世蘭遙望著安姐兒那張與自己極為相似的眉眼,還有那神采飛揚的笑容,不由得心中微動。
這是她期盼多年才終於等來的寶貝女兒,是她視若性命、甚至逾於性命的存在。
從她降生那刻起,她便發誓要將這世間最好的一切都捧到女兒面前,也會傾盡畢生之力,為女兒遮風擋雨,護她一世周全。

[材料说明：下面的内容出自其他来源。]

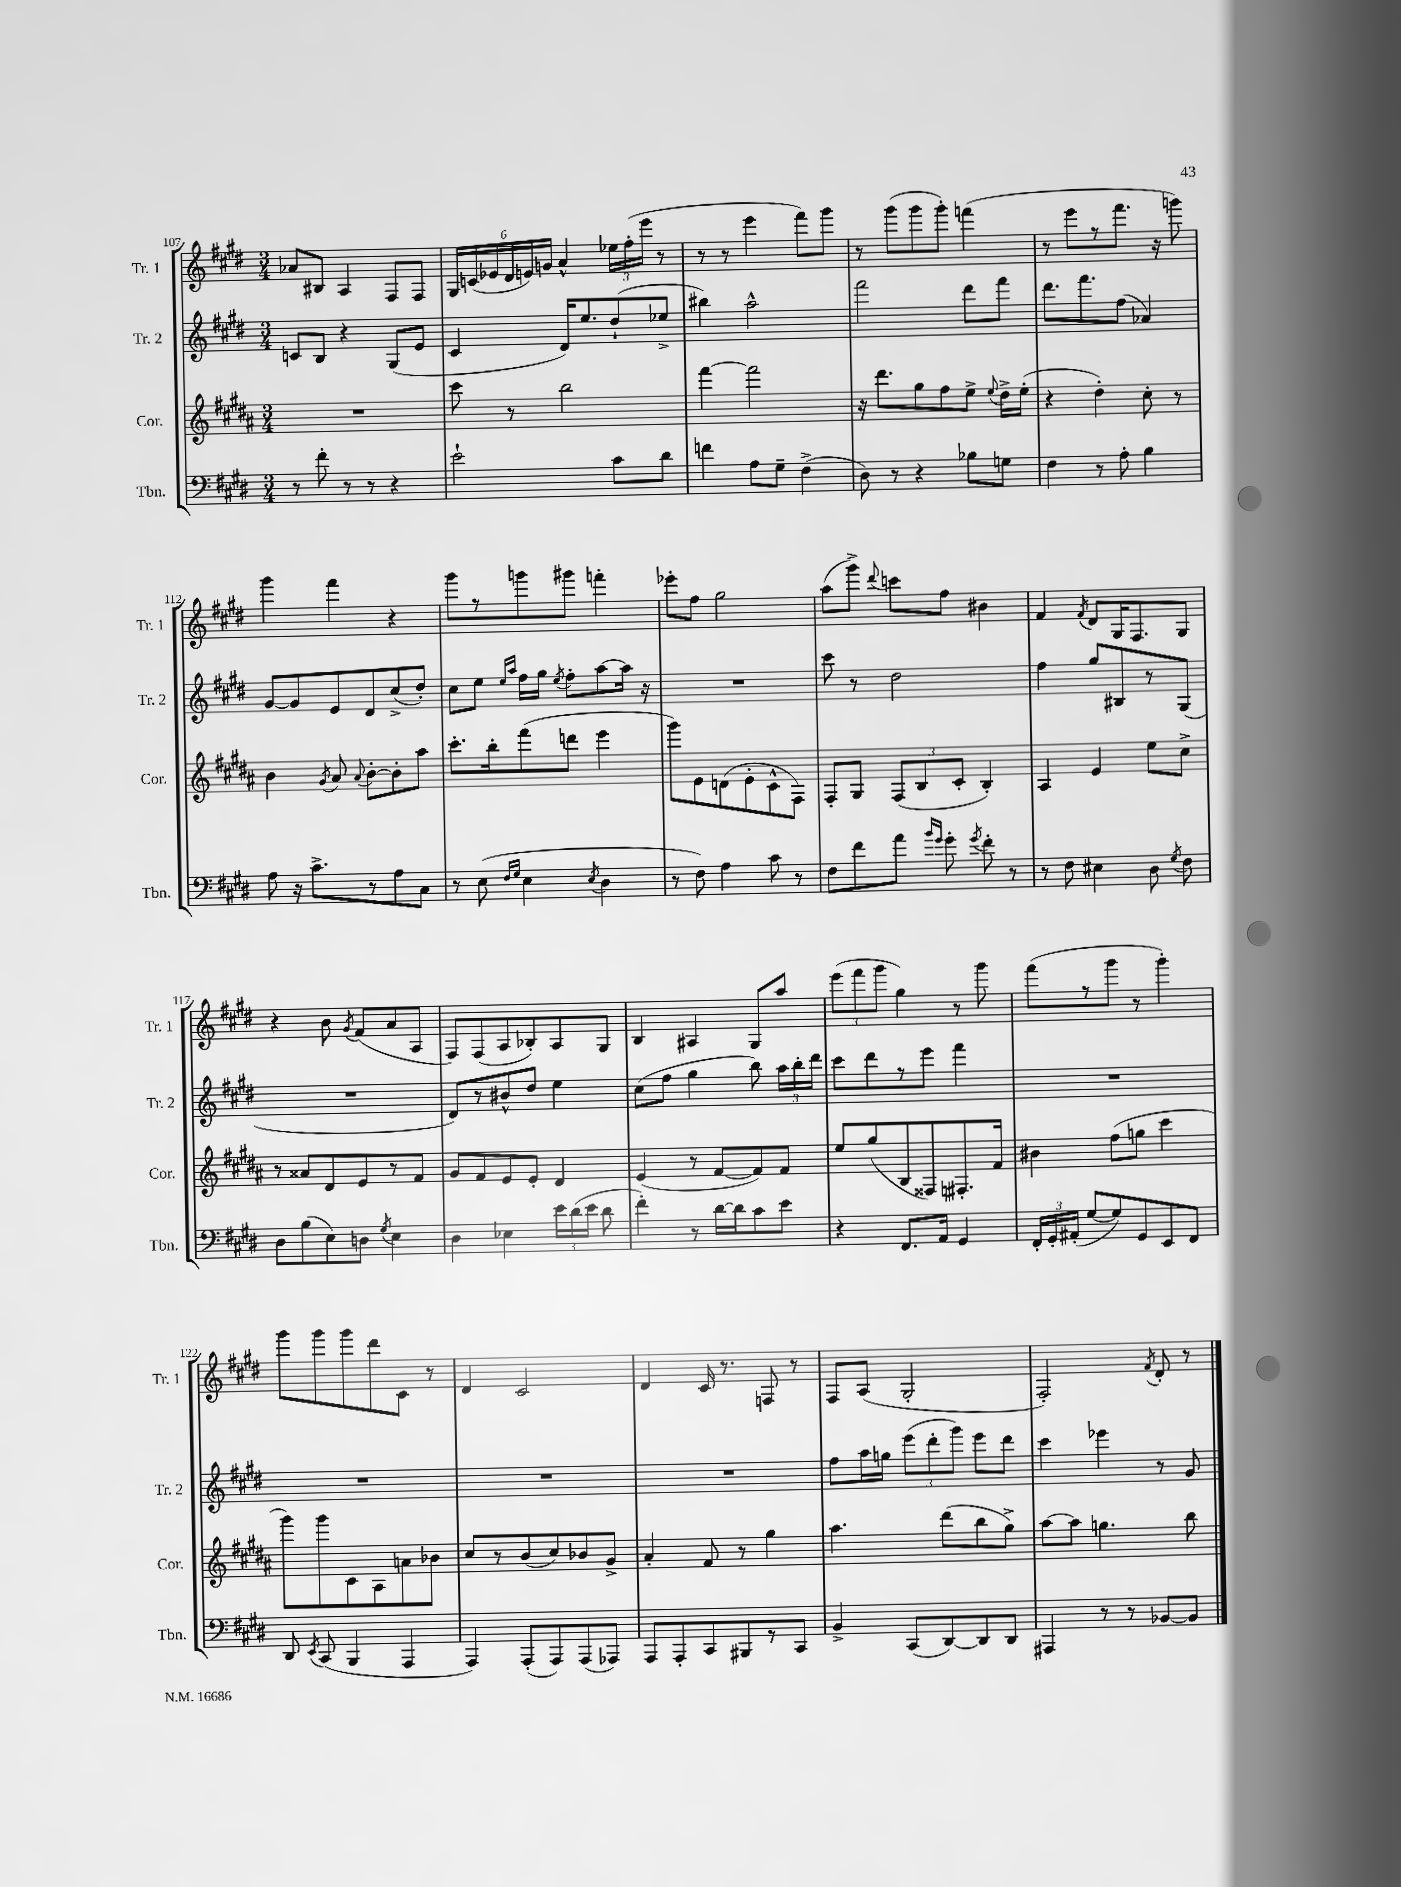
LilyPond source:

可活過一世的記憶,又時刻提醒著她:僅僅寵愛,僅僅是相護,是遠遠不夠的。
孩子終究有自己的路要走。
世事難料,人心易變,便是父母竭盡全力,也不可能為孩子鋪設一條永遠無風無浪、平坦無憂的道路。
昔年她在年家,何嘗不是集萬千寵愛於一身,可最終呢?
她下意識地回頭,認真地看了眼身邊的海氏。
聽說這位海大娘子,雖是庶女出身,但在孃家時亦是備受疼愛,否則海家不會時至今日仍做她堅實的後盾。
當年,盛紘更是海家精挑細選、多方考察後才定下的人選,迎娶之前,也曾信誓旦旦立下年過西十而無子方可納妾的重諾。
結果又如何?
林噙霜還不是挺著肚子進了門。
如今這盛家後院,也不止她一個妾室。
可見,父母長輩再如何費心籌謀、把關篩選,這日子最終過成什麼模樣,終究要靠自己經營,看自己手段。
念及此,世蘭轉向海氏,語氣帶上了一絲難得的真誠:
“咱們也別一口一個大娘子稱呼彼此了,聽著生分。我閨名世蘭,你往後叫我世蘭便好。你呢?”
海氏微微一怔,抬眼對上世蘭清澈而認真的目光,意識到對方是在向她遞出結交的橄欖枝。
她沉默片刻,輕聲道:
“鳴玉,飛泉鳴玉。”
“鳴玉……好名字。”
清越如玉石相擊,沉靜卻自有光華。
這或許是她年世蘭,前後兩輩子加起來,第一次主動生出與某人真心相交的念頭。
不為攀附,不為利益,甚至不為排解寂寞。
只想讓她的安姐兒,多尋一位明理睿智的長輩。
好讓她的寶貝女兒,將來能得到的教誨與滋養,好一些,再好一些。